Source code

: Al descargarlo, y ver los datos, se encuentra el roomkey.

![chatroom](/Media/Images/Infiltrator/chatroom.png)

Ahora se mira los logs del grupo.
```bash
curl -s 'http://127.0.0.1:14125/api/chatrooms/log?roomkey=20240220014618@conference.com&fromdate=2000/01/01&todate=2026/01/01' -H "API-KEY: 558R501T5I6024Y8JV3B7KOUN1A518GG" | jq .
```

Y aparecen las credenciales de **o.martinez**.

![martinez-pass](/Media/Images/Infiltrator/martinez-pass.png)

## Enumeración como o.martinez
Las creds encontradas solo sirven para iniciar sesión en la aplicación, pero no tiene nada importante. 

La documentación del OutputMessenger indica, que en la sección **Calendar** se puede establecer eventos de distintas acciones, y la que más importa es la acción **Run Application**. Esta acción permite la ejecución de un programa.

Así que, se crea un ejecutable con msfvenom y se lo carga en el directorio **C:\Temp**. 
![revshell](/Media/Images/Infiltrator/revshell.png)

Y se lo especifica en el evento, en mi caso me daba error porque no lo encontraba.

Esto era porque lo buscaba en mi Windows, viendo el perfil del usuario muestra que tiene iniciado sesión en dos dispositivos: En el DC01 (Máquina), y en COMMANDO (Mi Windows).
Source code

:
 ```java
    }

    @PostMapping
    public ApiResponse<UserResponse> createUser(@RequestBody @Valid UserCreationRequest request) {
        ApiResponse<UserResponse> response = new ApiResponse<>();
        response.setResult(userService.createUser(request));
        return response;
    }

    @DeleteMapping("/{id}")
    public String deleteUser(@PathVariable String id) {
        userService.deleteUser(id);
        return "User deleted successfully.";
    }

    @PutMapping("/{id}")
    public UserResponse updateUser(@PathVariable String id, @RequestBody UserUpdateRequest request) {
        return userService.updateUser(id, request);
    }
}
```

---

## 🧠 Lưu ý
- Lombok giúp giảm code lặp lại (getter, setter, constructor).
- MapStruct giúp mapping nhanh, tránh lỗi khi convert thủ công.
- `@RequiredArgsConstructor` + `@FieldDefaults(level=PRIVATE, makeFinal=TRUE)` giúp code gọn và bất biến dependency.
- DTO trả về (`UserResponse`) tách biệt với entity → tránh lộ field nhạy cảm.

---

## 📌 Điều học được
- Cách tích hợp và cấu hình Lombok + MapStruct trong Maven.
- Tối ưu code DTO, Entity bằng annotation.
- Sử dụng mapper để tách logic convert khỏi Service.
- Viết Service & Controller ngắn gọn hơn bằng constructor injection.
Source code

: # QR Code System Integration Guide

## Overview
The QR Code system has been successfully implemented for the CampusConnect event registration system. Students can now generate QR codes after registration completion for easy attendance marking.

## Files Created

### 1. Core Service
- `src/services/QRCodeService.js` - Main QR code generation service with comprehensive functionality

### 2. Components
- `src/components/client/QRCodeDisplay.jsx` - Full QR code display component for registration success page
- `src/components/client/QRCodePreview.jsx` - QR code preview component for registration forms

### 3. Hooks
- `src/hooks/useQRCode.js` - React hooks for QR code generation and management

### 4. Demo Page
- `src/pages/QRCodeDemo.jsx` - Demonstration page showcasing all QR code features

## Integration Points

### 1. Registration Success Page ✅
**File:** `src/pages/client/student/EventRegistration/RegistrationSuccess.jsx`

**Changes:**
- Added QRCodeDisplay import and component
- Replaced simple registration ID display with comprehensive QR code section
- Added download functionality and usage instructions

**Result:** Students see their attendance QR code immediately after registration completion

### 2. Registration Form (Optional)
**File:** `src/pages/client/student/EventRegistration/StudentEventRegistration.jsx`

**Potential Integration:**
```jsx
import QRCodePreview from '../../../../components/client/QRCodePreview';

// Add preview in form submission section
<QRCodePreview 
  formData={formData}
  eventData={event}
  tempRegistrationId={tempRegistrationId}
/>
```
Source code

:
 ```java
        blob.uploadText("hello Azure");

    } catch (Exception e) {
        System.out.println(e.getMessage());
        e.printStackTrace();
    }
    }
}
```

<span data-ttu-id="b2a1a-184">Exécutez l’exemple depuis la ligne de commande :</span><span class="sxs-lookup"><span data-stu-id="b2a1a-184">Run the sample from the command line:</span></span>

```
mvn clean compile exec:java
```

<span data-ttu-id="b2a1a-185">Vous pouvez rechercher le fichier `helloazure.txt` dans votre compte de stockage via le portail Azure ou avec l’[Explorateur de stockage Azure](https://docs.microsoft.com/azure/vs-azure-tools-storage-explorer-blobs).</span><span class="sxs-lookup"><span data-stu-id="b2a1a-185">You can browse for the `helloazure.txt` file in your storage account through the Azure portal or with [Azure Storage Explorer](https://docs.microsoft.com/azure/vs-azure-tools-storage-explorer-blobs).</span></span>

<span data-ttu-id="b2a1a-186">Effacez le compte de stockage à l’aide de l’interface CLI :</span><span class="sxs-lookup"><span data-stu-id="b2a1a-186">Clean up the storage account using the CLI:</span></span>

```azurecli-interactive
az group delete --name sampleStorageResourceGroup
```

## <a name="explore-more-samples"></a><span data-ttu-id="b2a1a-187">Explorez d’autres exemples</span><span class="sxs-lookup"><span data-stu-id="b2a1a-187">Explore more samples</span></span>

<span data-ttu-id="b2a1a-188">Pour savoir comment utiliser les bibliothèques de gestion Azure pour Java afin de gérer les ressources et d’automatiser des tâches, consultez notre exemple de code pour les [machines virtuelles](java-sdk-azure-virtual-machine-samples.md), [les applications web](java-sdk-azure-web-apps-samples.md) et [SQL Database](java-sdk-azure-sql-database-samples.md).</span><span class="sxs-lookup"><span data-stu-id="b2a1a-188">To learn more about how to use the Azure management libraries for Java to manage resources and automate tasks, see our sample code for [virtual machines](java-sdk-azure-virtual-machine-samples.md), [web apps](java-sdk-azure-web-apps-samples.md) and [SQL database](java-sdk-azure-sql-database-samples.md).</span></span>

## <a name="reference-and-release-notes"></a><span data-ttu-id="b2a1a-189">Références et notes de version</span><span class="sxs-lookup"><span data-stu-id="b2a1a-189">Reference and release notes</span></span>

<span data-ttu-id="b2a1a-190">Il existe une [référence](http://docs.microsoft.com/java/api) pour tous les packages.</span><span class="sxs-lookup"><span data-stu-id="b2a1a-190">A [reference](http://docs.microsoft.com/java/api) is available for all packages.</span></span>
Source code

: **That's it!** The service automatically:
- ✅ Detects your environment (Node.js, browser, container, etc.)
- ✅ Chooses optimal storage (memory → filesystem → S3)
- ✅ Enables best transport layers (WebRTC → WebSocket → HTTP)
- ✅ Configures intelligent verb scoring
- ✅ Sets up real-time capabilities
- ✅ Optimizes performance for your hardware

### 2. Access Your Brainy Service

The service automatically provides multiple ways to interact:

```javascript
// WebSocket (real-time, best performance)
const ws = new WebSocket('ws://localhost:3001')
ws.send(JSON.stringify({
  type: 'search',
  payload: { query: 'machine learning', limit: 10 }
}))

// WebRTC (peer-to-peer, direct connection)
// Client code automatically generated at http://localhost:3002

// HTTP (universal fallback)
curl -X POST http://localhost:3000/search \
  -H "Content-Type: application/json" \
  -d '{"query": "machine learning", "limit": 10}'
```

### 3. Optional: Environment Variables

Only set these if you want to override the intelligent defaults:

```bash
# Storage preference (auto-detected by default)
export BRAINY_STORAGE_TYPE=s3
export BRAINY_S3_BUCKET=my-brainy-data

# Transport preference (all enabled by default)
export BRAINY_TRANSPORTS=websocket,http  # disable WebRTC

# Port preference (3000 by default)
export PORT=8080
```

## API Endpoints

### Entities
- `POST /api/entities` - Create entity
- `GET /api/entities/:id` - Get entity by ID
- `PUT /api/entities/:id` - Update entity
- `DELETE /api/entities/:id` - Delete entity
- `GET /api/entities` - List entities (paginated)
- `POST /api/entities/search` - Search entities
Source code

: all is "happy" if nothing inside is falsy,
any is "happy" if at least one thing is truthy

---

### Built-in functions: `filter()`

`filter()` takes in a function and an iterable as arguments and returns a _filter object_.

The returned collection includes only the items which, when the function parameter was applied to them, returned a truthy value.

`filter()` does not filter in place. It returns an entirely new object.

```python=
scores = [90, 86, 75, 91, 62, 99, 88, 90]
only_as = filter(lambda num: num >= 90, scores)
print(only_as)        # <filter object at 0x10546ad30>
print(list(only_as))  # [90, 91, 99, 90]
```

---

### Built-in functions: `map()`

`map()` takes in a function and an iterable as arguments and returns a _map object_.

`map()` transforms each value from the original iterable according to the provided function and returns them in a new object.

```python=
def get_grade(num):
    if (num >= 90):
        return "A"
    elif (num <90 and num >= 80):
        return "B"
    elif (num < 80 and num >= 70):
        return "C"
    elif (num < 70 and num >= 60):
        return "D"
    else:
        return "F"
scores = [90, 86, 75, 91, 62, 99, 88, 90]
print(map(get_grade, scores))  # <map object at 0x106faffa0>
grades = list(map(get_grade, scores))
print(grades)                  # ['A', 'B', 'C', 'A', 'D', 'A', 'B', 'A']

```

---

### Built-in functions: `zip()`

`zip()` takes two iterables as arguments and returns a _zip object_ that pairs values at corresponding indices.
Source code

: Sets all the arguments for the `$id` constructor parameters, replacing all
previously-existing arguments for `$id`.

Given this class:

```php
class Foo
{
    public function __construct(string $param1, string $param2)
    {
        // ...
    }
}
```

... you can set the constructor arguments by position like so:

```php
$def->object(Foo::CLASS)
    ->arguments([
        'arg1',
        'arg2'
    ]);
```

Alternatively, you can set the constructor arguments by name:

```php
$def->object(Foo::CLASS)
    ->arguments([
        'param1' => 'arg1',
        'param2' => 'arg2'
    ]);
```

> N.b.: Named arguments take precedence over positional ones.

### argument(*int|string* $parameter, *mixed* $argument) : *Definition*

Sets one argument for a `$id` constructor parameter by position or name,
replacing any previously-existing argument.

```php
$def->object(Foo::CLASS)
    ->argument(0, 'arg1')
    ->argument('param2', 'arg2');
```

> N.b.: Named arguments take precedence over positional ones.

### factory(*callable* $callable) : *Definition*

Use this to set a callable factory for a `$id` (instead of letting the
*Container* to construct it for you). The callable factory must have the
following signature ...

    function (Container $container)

##############################

PROBLEM TO SOLVE ::
If a line in the material above contains the word "filter", copy it.

RESULT OF THE EXERCISE ::
### Built-in functions: `filter()`
`filter()` takes in a function and an iterable as arguments and returns a _filter object_.
`filter()` does not filter in place. It returns an entirely new object.
only_as = filter(lambda num: num >= 90, scores)
print(only_as)        # <filter object at 0x10546ad30>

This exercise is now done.